The first comprehensive, book-length study of Woolf’s intellectual debt to Greece is just out.

Hellenism and Loss in the Work of Virginia Woolf, written by Theodore Koulouris, associate tutor in English studies at the University of Sussex, is available from Ashgate Publishing.

Koulouris studied the Greek Notebook that Woolf kept from 1907-1909, which has gone largely unexamined, to come up with his theories. He argues that Woolf’s Greek studies were central to the elegiac quality of her writing.

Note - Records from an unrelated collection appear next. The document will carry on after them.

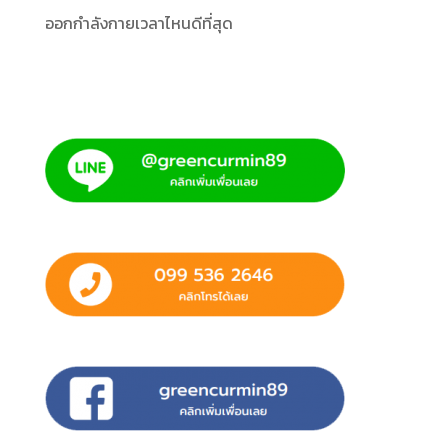
ออกกำลังกายเวลาไหนดีที่สุด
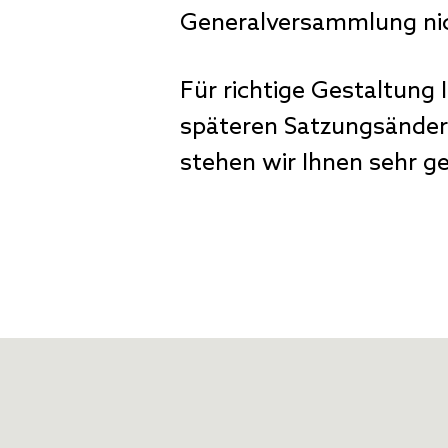
Generalversammlung nich
Für richtige Gestaltung
späteren Satzungsänder
stehen wir Ihnen sehr g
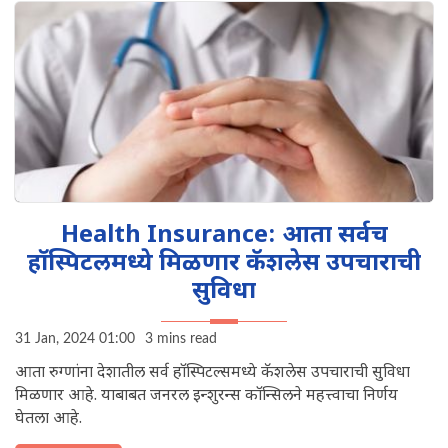
Health Insurance: आता सर्वच
हॉस्पिटलमध्ये मिळणार कॅशलेस उपचाराची
सुविधा
31 Jan, 2024 01:00
3 mins read
आता रुग्णांना देशातील सर्व हॉस्पिटल्समध्ये कॅशलेस उपचाराची सुविधा
मिळणार आहे. याबाबत जनरल इन्शुरन्स कॉन्सिलने महत्त्वाचा निर्णय
घेतला आहे.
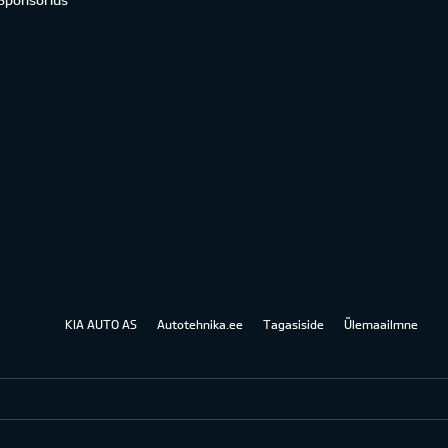
KIA AUTO AS
Autotehnika.ee
Tagasiside
Ülemaailmne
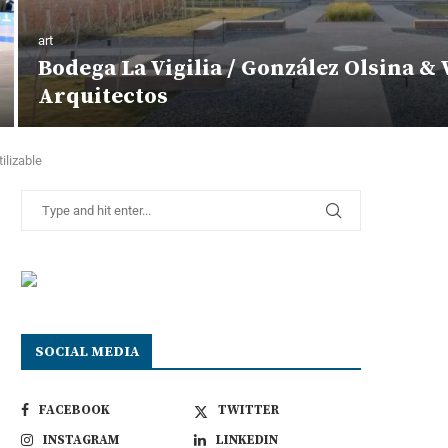
art
Bodega La Vigilia / González Olsina & 
Arquitectos
ilizable
SOCIAL MEDIA
FACEBOOK
TWITTER
INSTAGRAM
LINKEDIN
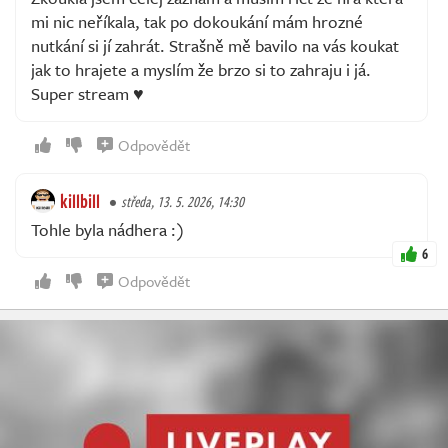
mi nic neříkala, tak po dokoukání mám hrozné
nutkání si jí zahrát. Strašně mě bavilo na vás koukat
jak to hrajete a myslím že brzo si to zahraju i já.
Super stream ♥
Odpovědět
killbill
středa, 13. 5. 2026, 14:30
Tohle byla nádhera :)
6
Odpovědět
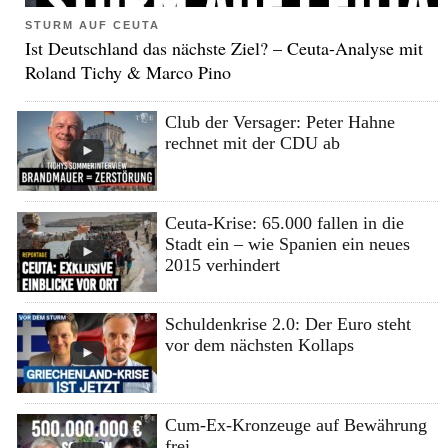
STURM AUF CEUTA
Ist Deutschland das nächste Ziel? – Ceuta-Analyse mit
Roland Tichy & Marco Pino
Club der Versager: Peter Hahne
rechnet mit der CDU ab
Ceuta-Krise: 65.000 fallen in die
Stadt ein – wie Spanien ein neues
2015 verhindert
Schuldenkrise 2.0: Der Euro steht
vor dem nächsten Kollaps
Cum-Ex-Kronzeuge auf Bewährung
frei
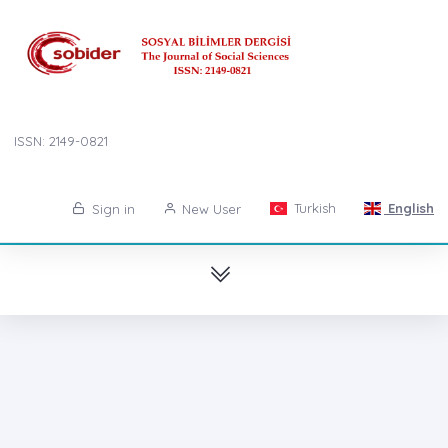
ISSN: 2149-0821
Turkish
English
Sign in
New User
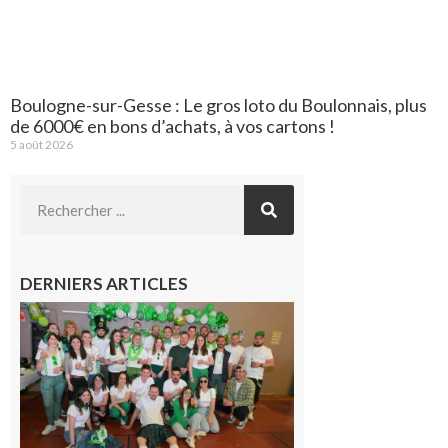
Boulogne-sur-Gesse : Le gros loto du Boulonnais, plus
de 6000€ en bons d’achats, à vos cartons !
5 août 2026
DERNIERS ARTICLES
Boulogne-
sur-Gesse :
Quatre jours
de fête avec
le Comité, un
programme
exceptionnel
6 août 2026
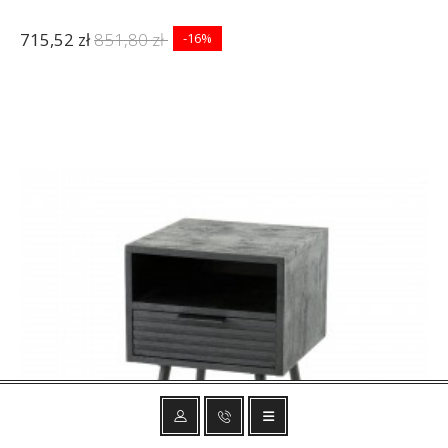
715,52 zł
851,80 zł
-16%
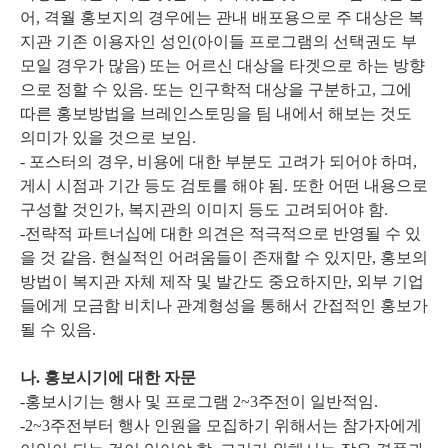
어, 격월 홍보지의 경우에는 관내 배포용으로 주 대상은 복
지관 기존 이용자인 성인(아이들 프로그램의 선택권도 부
모일 경우가 많음) 또는 어르신 대상을 타겟으로 하는 방향
으로 정할 수 있음. 또는 인구학적 대상을 구분하고, 그에
따른 홍보방법을 브레인스토밍을 팀 내에서 해보는 것도
의미가 있을 것으로 보임.
- 포스터의 경우, 비용에 대한 부분도 고려가 되어야 하며,
게시 시점과 기간 등도 검토를 해야 됨. 또한 어떤 내용으로
구성할 것인가, 복지관의 이미지 등도 고려되어야 함.
-전략적 파트너십에 대한 의견은 적극적으로 반영될 수 있
을 것 같음. 현실적인 어려움들이 존재할 수 있지만, 홍보의
방법이 복지관 자체 제작 및 발간도 중요하지만, 외부 기업
들에게 모금함 비치나 관계형성을 통해서 간접적인 홍보가
될 수 있음.
나. 홍보시기에 대한 자문
-홍보시기는 행사 및 프로그램 2~3주전이 일반적임.
-2~3주전부터 행사 인원을 모집하기 위해서는 참가자에게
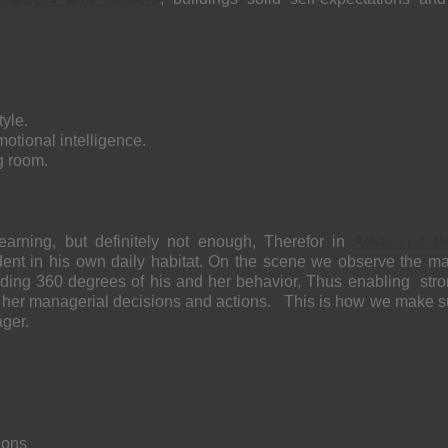
tyle.
otional intelligence.
ng room.
earning, but definitely not enough, Therefor in
Advanced Bu
t in his own daily habitat. On the scene we observe the m
rding 360 degrees of his and her behavior, Thus enabling str
nd her managerial decisions and actions. This is how we make s
ger.
ions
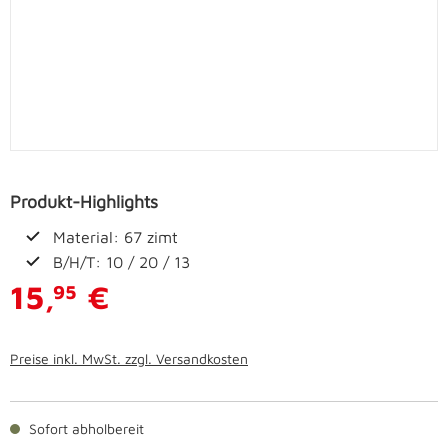
Produkt-Highlights
Material: 67 zimt
B/H/T: 10 / 20 / 13
15,
€
95
Preise inkl. MwSt. zzgl. Versandkosten
Sofort abholbereit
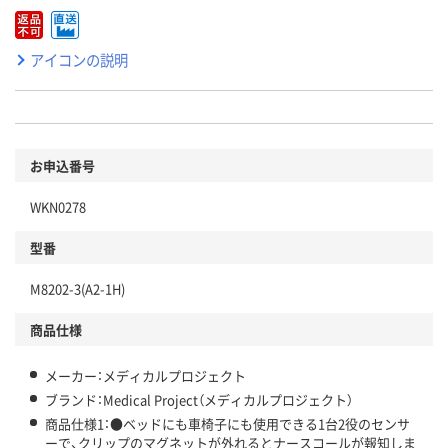
アイコンの説明
お申込番号
WKN0278
型番
M8202-3(A2-1H)
商品仕様
メーカー：メディカルプロジェクト
ブランド：Medical Project（メディカルプロジェクト）
商品仕様1：●ベッドにも車椅子にも使用できる1台2役のセンサ
ーで、クリップのマグネットが外れるとナースコールが報知しま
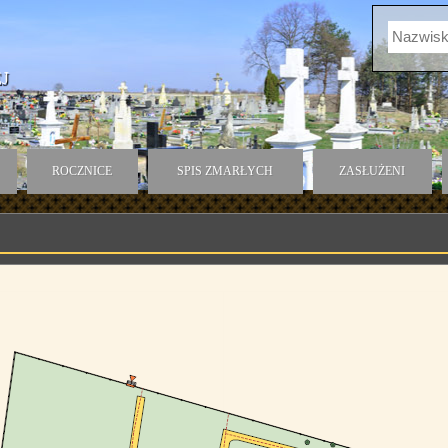
J
ROCZNICE
SPIS ZMARŁYCH
ZASŁUŻENI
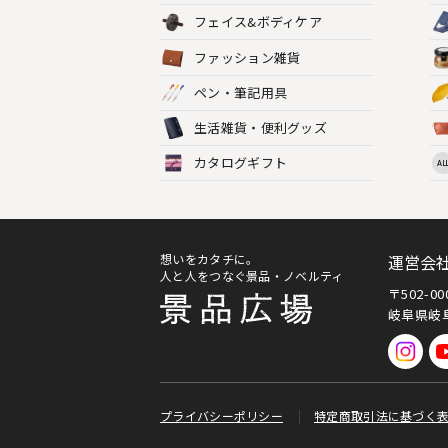
フェイス&ボディケア
ファッション雑貨
ペン・筆記用具
生活雑貨・便利グッズ
カタログギフト
AL
想いをカタチに。
運営会
人と人をつなぐ景品・ノベルティ
〒502-0
岐阜県岐阜
プライバシーポリシー
特定商取引法に基づく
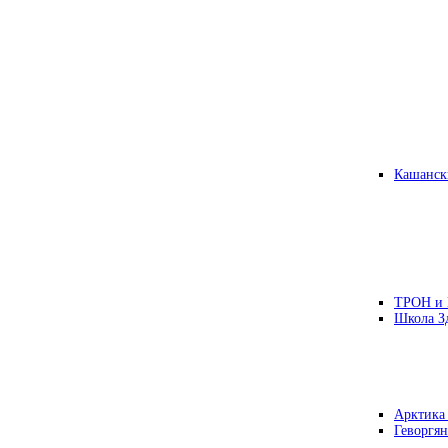
Кашанск
ТРОН и
Школа З
Арктика
Геворгян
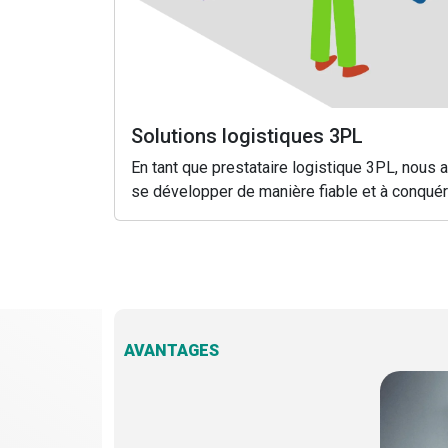
Solutions logistiques 3PL
En tant que prestataire logistique 3PL, nous
se développer de manière fiable et à conqué
AVANTAGES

The reader’s report suggests that:

this book makes serious and important contributions for Woolf studies, modernist studies, studies in 20th century British literature, feminist and women’s studies, classical studies, and to the history of Modernism. The author very carefully and intelligently theorizes the ways Woolf’s “Greekness” navigated male and female appropriations of British Hellenism and provided her with a means of articulating loss, whether it be loss of a great Hellenic past, of women’s vocality, of immediate family members, of human civilization …In tracing Woolf’s engagement with these topics through her study of Greek language and literature, the author’s brilliant findings are carefully supported and, I think, profound.

Here are some other resources on Woolf and the Greeks that you can access for free online:

  • Anne Fernald explored the topic briefly and less formally on Fernham back in 2005.
  • Matthew Blackall discussed the influence of the Greeks on Woolf in his master’s thesis for DePaul University, “The perfect image of a young man: The influence of greek culture and aesthetics in Virginia Woolf’s Jacob’s Room.”
  • Sybil Oldfield focused on Woolf’s multiple readings of Antigone in “Virginia Woolf and Antigone — Thinking Against the Current.”